Bowls and wraps come with sprouted probiotic brown rice and/or quinoa, and of course there are juices and smoothies. Or booze, including punch cocktails, if you want to retox instead. This is fast-casual, so Vigneron hopes to be able to open many Beefsteaks, with a menu that’s built to scale.
Vigneron, who also cooked at the both the Saturday and Sunday Grand Tasting at the Los Angeles Food & Wine Festival (repping dishes from both Wolf and Beefsteak), was just one of the prominent L.A. chefs who used the busy weekend to offer a taste of what’s to come.
At Friday’s L.A. Food & Wine night market, chef Denis Dello Stritto had our favorite bite of the evening: montanara, the fried pizza dough he’ll be showcasing at Vinoteca, the wine-and-espresso bar opening at the Four Seasons Beverly Hills’ Culina in September. Topped with cheese and tomatoes, it was airy and decadent, and will be the signature item at Vinoteca, which will focus on Italian street food while also using its fried pizza dough for lobster rolls.

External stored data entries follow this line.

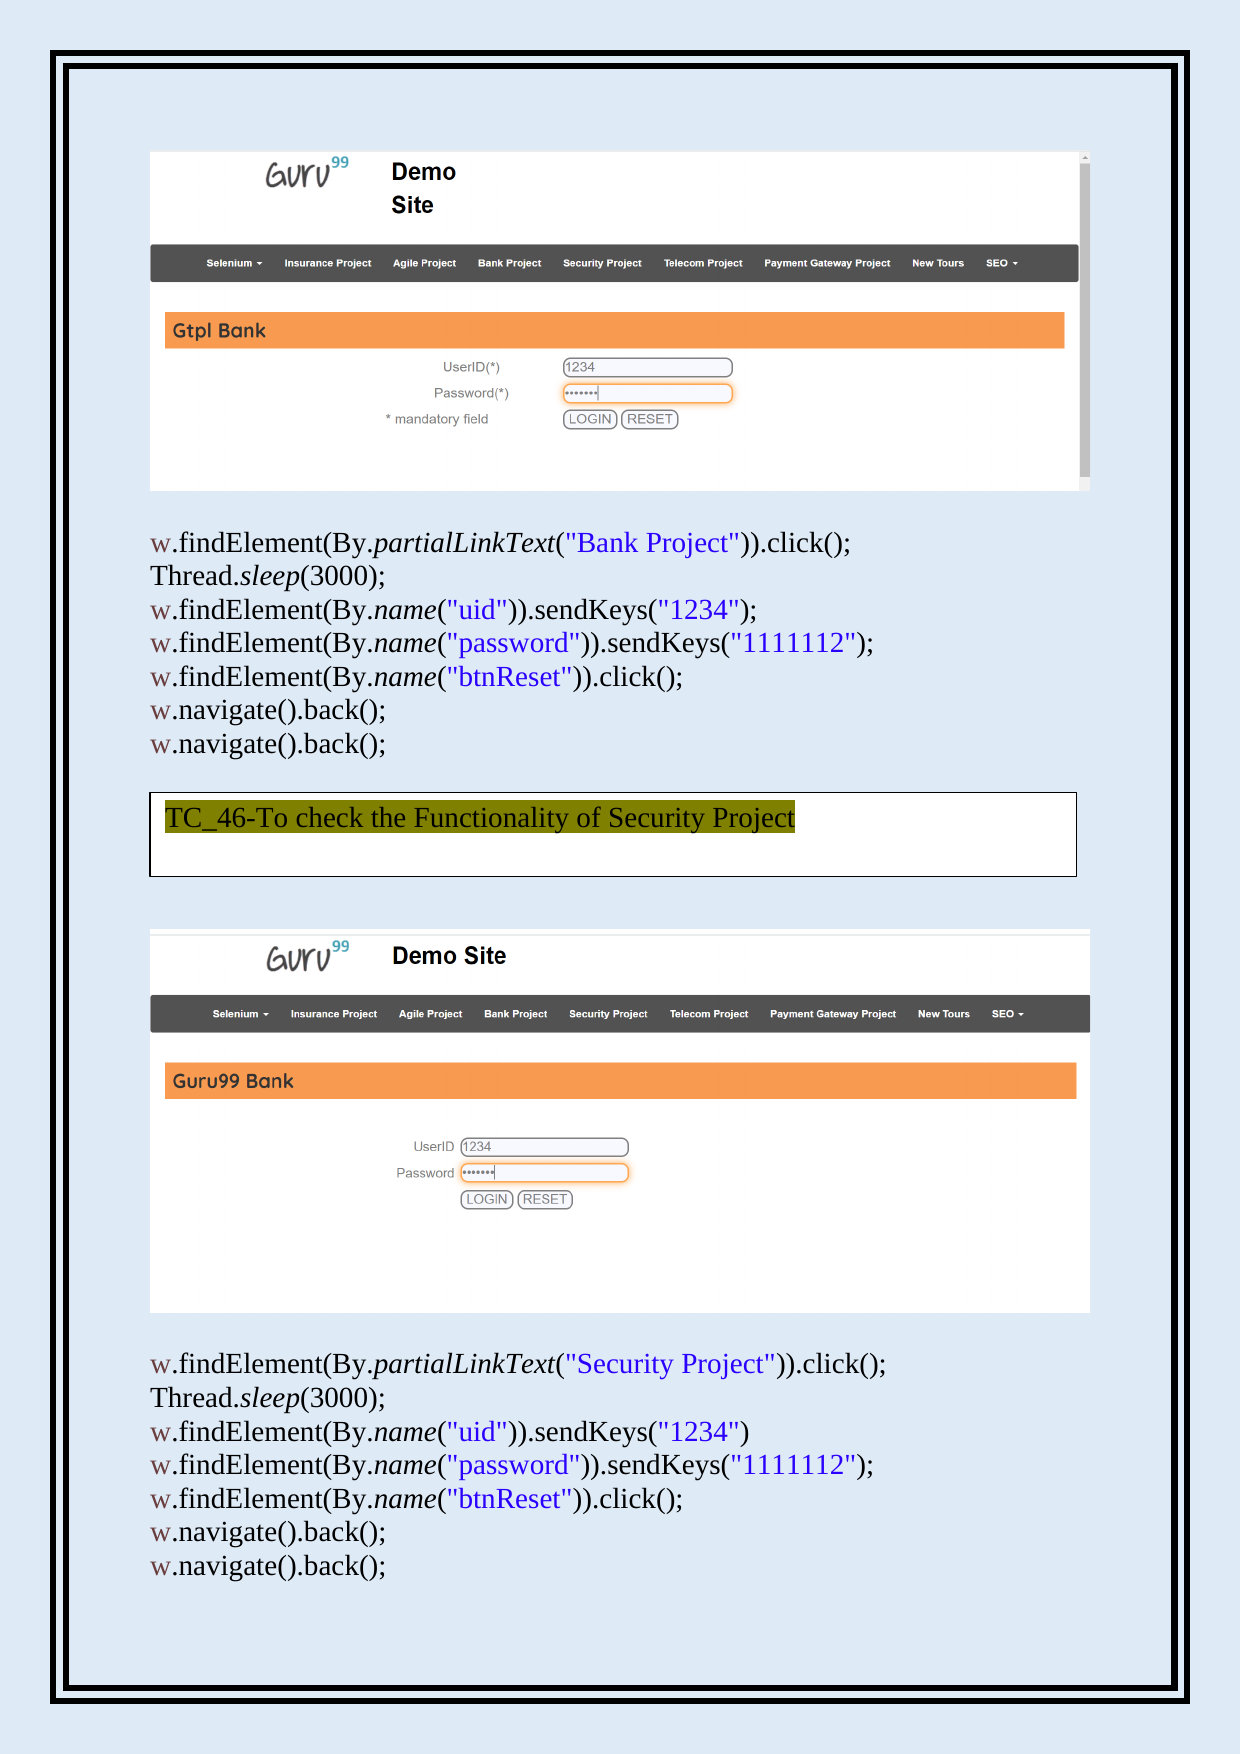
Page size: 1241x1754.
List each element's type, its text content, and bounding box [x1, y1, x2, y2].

text w.findElement(By.name("btnReset")).click(); [150, 659, 1090, 692]
text w.findElement(By.name("uid")).sendKeys("1234") [150, 1414, 1090, 1447]
text w.navigate().back(); [150, 726, 1090, 759]
text w.findElement(By.partialLinkText("Security Project")).click(); [150, 1347, 1090, 1380]
text w.navigate().back(); [150, 1548, 1090, 1581]
text w.findElement(By.name("uid")).sendKeys("1234"); [150, 592, 1090, 625]
picture [150, 150, 1091, 491]
text w.findElement(By.name("btnReset")).click(); [150, 1481, 1090, 1514]
text w.findElement(By.partialLinkText("Bank Project")).click(); [150, 525, 1090, 558]
text w.navigate().back(); [150, 1514, 1090, 1548]
text Thread.sleep(3000); [150, 558, 1090, 592]
text Thread.sleep(3000); [150, 1380, 1090, 1414]
picture [150, 929, 1091, 1313]
text w.findElement(By.name("password")).sendKeys("1111112"); [150, 1447, 1090, 1481]
text w.navigate().back(); [150, 692, 1090, 726]
text w.findElement(By.name("password")).sendKeys("1111112"); [150, 625, 1090, 659]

Earlier in the day, at a Westside all-stars lunch at Rose Cafe-Restaurant in Venice, host chef Jason Neroni collaborated with Nyesha Arrington of Leona, Francis Derby of The Cannibal and, perhaps the biggest draw of all, Evan Funke. Pasta ace Funke is working to open one of the most anticipated restaurants in the city, Felix on Venice’s Abbot Kinney Boulevard. At his previous restaurant, Bucato, Funke become known as perhaps L.A.’s most disciplined practitioner of painstakingly making pasta by hand with very specific ingredients. On Friday, he served rich and smoky capunti di grano arso (which translates to burnt wheat flour) with eggplant sugo and ricotta salata. The salty cheese made a big difference here too.